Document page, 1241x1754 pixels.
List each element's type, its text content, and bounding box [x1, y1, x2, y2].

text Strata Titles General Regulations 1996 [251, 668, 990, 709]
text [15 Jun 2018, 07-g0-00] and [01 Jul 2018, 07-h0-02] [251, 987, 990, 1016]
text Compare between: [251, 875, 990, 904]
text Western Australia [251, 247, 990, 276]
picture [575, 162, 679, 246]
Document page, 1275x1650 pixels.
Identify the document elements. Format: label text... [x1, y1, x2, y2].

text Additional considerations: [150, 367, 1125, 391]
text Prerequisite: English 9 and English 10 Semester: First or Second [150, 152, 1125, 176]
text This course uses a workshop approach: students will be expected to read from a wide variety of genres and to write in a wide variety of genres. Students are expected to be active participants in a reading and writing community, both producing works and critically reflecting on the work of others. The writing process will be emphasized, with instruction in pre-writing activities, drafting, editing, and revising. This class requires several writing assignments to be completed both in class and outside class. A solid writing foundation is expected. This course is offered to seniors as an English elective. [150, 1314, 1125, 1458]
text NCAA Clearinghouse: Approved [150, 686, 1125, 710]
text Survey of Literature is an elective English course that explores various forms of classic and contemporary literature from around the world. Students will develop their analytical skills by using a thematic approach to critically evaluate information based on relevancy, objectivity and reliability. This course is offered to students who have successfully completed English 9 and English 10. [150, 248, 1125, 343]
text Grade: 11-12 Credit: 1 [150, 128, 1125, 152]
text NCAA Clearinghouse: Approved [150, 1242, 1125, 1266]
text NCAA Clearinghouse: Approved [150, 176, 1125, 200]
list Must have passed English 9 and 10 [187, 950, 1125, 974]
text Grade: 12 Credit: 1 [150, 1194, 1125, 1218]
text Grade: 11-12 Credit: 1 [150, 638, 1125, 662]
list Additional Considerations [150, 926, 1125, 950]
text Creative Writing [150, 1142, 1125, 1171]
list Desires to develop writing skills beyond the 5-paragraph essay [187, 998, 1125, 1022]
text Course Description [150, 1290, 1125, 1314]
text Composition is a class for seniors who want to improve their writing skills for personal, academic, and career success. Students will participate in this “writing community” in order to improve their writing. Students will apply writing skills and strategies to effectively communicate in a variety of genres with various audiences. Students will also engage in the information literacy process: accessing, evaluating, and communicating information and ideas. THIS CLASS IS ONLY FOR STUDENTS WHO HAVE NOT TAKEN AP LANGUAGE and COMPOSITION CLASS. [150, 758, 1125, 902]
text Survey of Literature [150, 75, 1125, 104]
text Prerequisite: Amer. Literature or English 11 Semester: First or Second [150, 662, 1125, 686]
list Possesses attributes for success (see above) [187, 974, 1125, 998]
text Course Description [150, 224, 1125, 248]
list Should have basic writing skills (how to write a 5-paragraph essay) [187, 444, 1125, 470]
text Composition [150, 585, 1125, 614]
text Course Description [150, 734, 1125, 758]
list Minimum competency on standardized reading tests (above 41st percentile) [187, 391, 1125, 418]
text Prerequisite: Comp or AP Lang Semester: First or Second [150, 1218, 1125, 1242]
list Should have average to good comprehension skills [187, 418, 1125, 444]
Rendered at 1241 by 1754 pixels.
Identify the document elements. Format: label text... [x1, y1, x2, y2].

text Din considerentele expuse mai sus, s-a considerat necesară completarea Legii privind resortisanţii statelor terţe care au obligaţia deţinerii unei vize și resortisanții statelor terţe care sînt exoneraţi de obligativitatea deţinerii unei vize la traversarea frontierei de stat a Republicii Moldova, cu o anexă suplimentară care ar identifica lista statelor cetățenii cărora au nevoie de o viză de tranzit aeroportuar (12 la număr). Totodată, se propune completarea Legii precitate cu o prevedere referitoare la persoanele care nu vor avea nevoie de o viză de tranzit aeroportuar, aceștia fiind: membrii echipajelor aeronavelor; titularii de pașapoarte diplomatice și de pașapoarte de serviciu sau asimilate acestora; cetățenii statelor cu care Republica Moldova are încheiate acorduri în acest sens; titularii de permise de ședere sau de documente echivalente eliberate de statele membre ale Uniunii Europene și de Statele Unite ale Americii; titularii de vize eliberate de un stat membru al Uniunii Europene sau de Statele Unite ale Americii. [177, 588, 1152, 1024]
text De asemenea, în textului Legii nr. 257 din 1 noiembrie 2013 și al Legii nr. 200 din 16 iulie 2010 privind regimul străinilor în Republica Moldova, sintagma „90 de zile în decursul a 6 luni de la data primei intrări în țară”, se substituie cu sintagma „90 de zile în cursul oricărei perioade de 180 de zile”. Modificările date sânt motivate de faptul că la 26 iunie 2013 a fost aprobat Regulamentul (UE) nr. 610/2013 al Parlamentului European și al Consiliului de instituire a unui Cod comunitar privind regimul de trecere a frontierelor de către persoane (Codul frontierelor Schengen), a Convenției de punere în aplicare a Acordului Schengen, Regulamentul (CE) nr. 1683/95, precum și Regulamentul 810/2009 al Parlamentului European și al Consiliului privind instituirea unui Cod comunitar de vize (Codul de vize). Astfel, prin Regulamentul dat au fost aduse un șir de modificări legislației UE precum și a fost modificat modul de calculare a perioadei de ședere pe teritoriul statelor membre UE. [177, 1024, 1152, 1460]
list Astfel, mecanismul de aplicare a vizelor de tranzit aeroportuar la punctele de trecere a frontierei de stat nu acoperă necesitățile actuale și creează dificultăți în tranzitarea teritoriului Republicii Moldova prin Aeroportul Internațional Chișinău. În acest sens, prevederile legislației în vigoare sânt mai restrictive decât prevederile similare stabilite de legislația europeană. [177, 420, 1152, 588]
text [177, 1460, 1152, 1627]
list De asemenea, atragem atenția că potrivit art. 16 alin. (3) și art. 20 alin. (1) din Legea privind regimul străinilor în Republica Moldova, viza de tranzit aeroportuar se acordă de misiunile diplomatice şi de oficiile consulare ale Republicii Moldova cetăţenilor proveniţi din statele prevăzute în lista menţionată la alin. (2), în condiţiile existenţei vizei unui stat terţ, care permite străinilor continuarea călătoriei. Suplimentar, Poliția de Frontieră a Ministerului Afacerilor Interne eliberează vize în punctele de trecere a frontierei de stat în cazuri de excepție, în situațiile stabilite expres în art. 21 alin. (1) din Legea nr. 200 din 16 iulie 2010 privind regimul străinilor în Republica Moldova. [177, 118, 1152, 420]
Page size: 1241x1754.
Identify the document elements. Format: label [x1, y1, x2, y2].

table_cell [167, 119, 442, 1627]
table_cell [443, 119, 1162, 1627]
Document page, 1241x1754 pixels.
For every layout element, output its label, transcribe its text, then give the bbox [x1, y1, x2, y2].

+ + +

§ **Activity**: From the data above, show each line that contains "Should".

§ **Solution for this task**:
list Should have basic writing skills (how to write a 5-paragraph essay) [187, 444, 1125, 470]
list Should have average to good comprehension skills [187, 418, 1125, 444]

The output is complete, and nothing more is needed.